Slashdot Mirror


Free/Open ACE Servers?

Tsk asks: "One of the companies I work for uses ACE server for which I need a SecurID. This works fine in closed source Unix environment, however at home I have a mix of closed source unix, free unixes and Windows machines. I would like to be abe to use my SecurID at home and thus secure my network. I'm trying to do this because I have a client that only has BSD/Linux servers, who would like to implement a SecureID based solution. I did a Google search already using 'ACE server Open' and 'ACE server Free' and received no results. I'm wondering if such setup is doable, if the software to build it is available?"

3 of 25 comments (clear)

  1. I don't think this would work by krangomatik · · Score: 3, Informative

    As far as I know you can't do this. In order for a server to auth your token it would have to know what the token was seeded with. When you buy tokens they send you a floppy disk with a file on it that needs to be read by the server before it can authenticate your token.

  2. That's RSA-S's product by martin · · Score: 4, Informative

    #include "I_used_to_work_for_RSA_security.h"

    There's a whole gammet of copyright and patent stuff in the SecurID tokens and ACE/Servers.

    This is where RSA-Security make their money and they are hardly about to open this stuff up. Yes I know the big money spinner are the tokens (you have to buy an ew one every 3 or 5 years as the battery dies after that period), but they are hardly going to open up their algorithm for inspection by 'the world at large'. IF their where a problem with the problem I don't thing they'd take take lightly to people exposing it (can we say DCMA).

    Of course these things have been out there for many years and no-one has yet reverse engineering the algo and the algo has some very repected people look at it (they boought RSA a few years ago).

    But there's very very little chance of you replicating this stuff with 'free' software.

  3. S/Key is now OPIE, & built into *BSD, other Un by Nonesuch · · Score: 3, Informative
    When deploying a S/Key derived OTP, you will want to take care in the selection of crypto algorithms. The original MD4 S/Key implementation has serious known weaknesses. MD5 is suspect.
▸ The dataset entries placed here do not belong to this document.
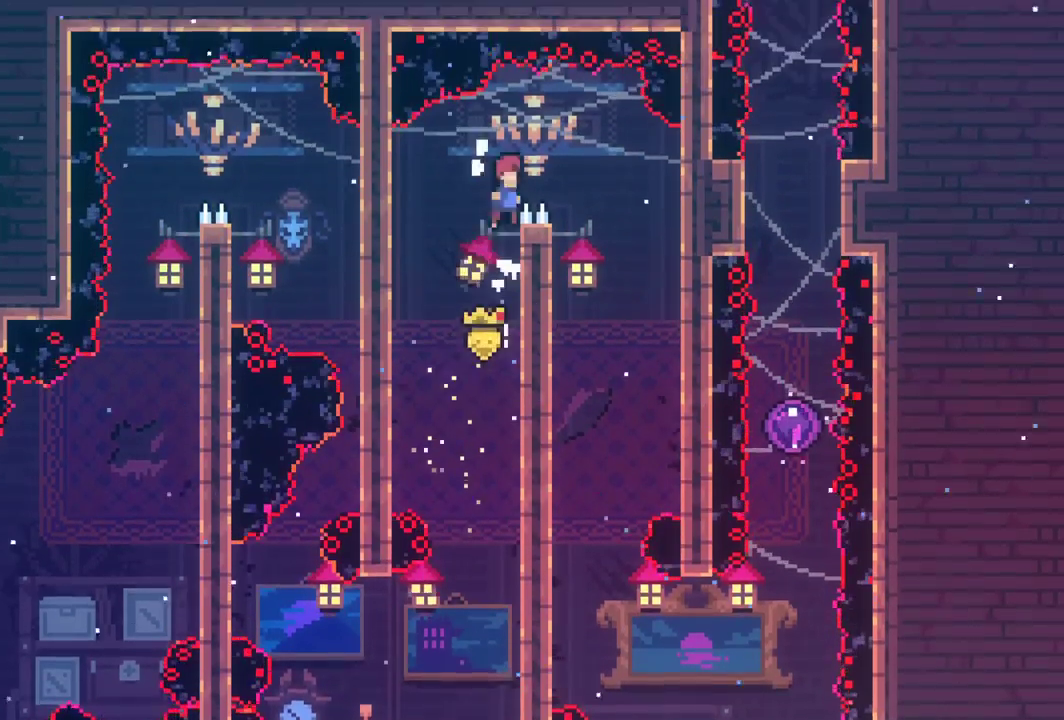
{"keys": [], "events": [[117, "grab", "up"], [117, "jump", "up"], [350, "right", "up"]]}
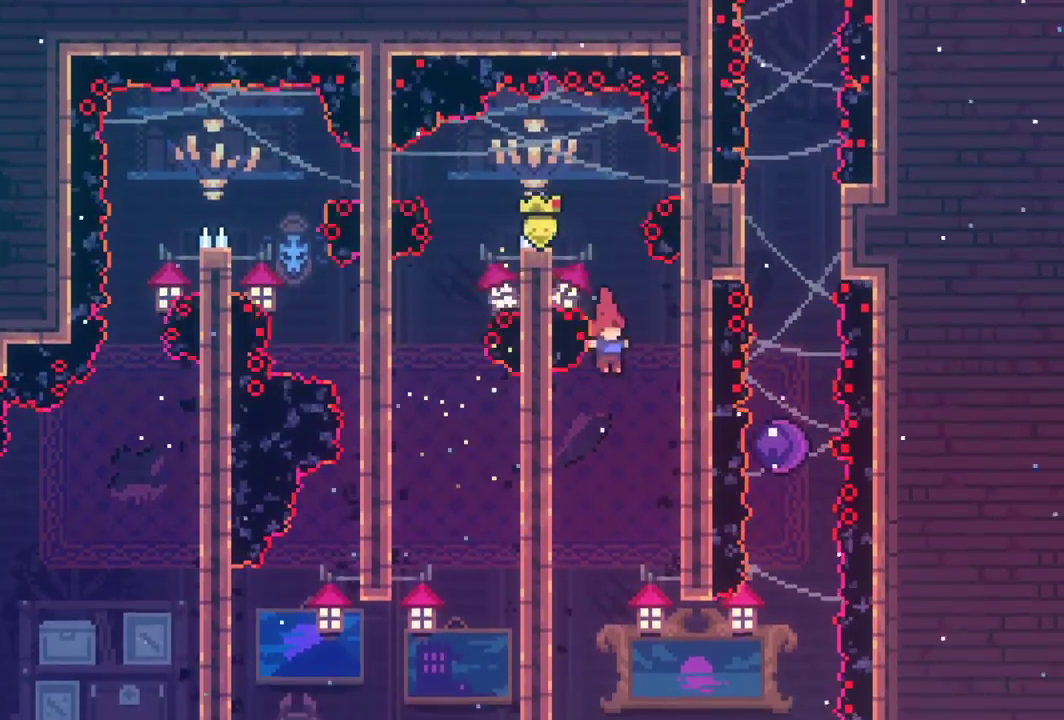
{"keys": ["left"], "events": [[417, "left", "down"]]}
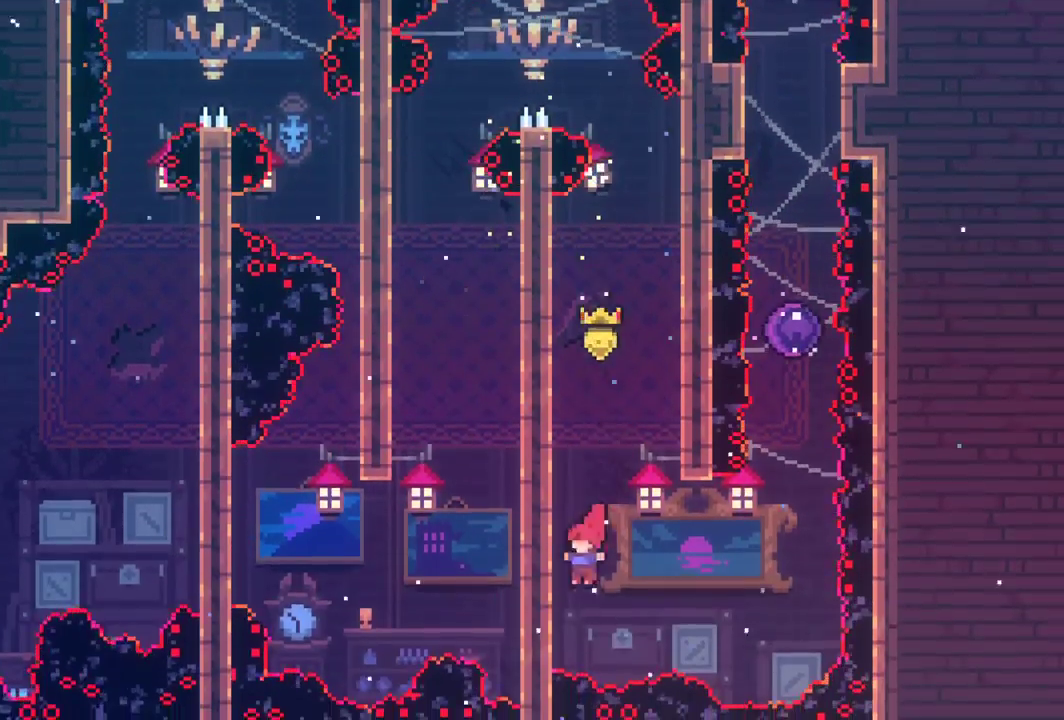
{"keys": ["jump", "right"], "events": [[150, "jump", "down"], [150, "left", "up"], [150, "right", "down"]]}
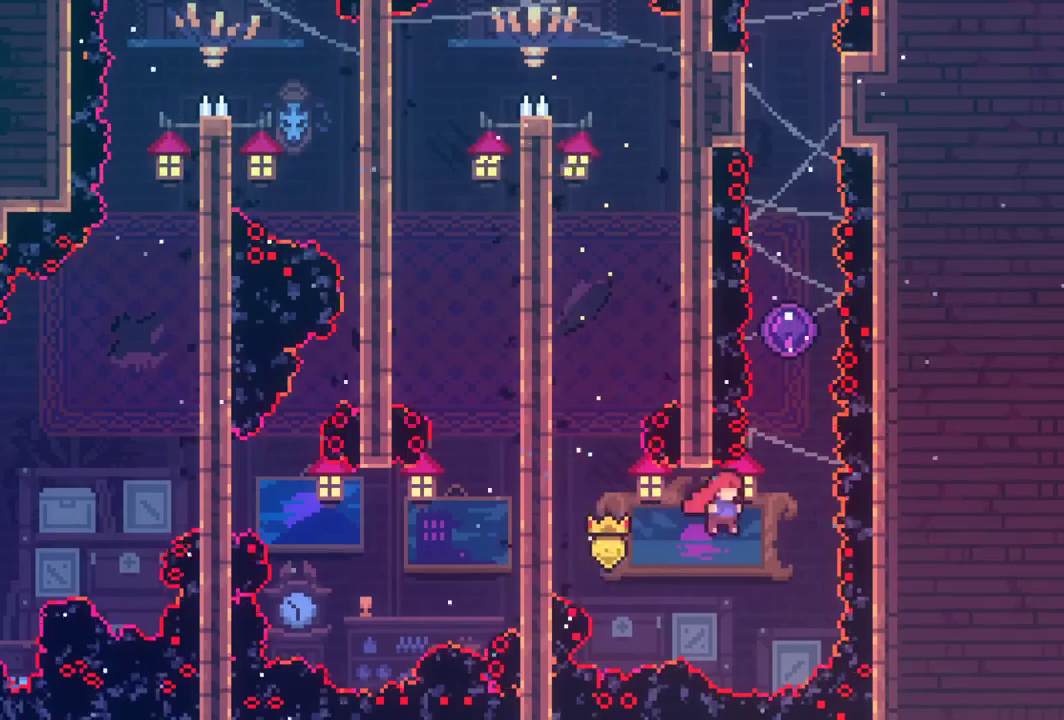
{"keys": ["grab", "up"], "events": [[117, "jump", "up"], [167, "right", "up"], [167, "up", "down"], [217, "dash", "down"], [217, "grab", "down"], [450, "dash", "up"]]}
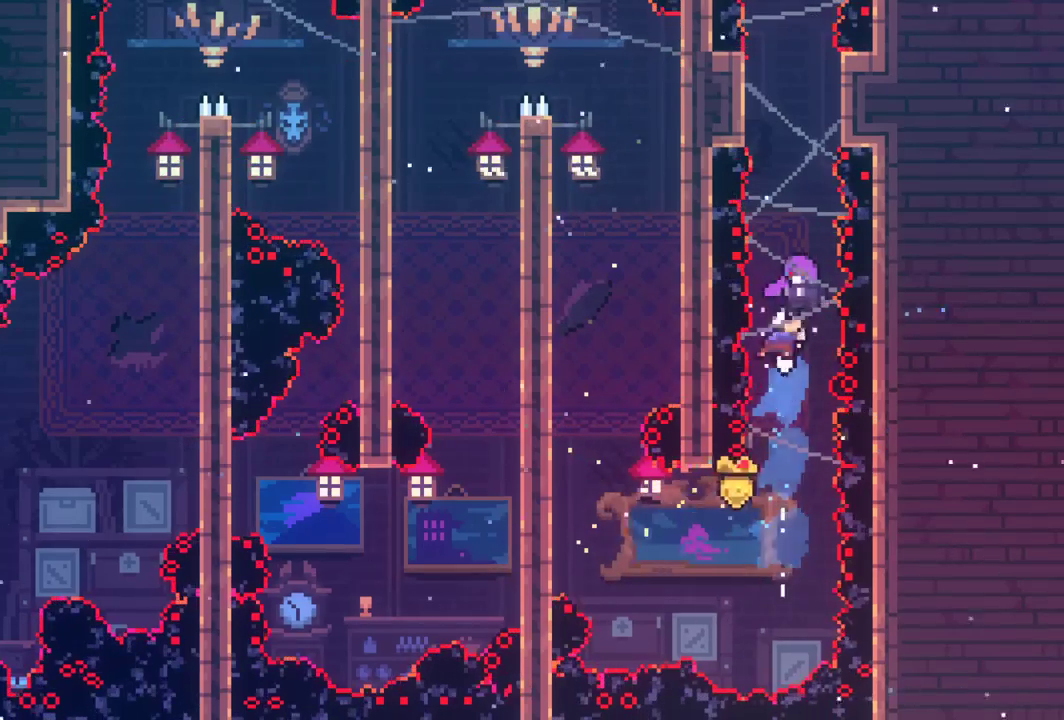
{"keys": ["grab", "up"], "events": []}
    The paranoid admin will deploy OPIE with SHA1 or RIPEMD-160, but there are very few clients/servers with support for anything beyond MD5.

    Here's the scoop on the name change:

    "One-time Passwords In Everything" (OPIE) is a freely distributable software package originally developed at and for the US Naval Research Laboratory (NRL). Recent versions are the result of a cooperative effort between of NRL, several of the original NRL authors, The Inner Net, and many other contributors from the Internet community.

    OPIE is an implementation of the One-Time Password (OTP) System that is being considered for the Internet standards-track. OPIE provides a one-time password system. The system should be secure against the passive attacks now commonplace on the Internet (see RFC 1704 for more details). The system is vulnerable to active dictionary attacks, though these are not widespread at present and can be detected through proper use of system audit software.

    OPIE is primarily written for UNIX-like operating systems, but work is underway to make applicable portions portable to other operating systems. The OPIE software is derived in part from and is fully interoperable with the Bell Communications Research (Bellcore) S/Key Release 1 software. Because Bellcore claims "S/Key" as a trademark for their software, NRL was forced to use a different name (they picked "OPIE") for this software distribution.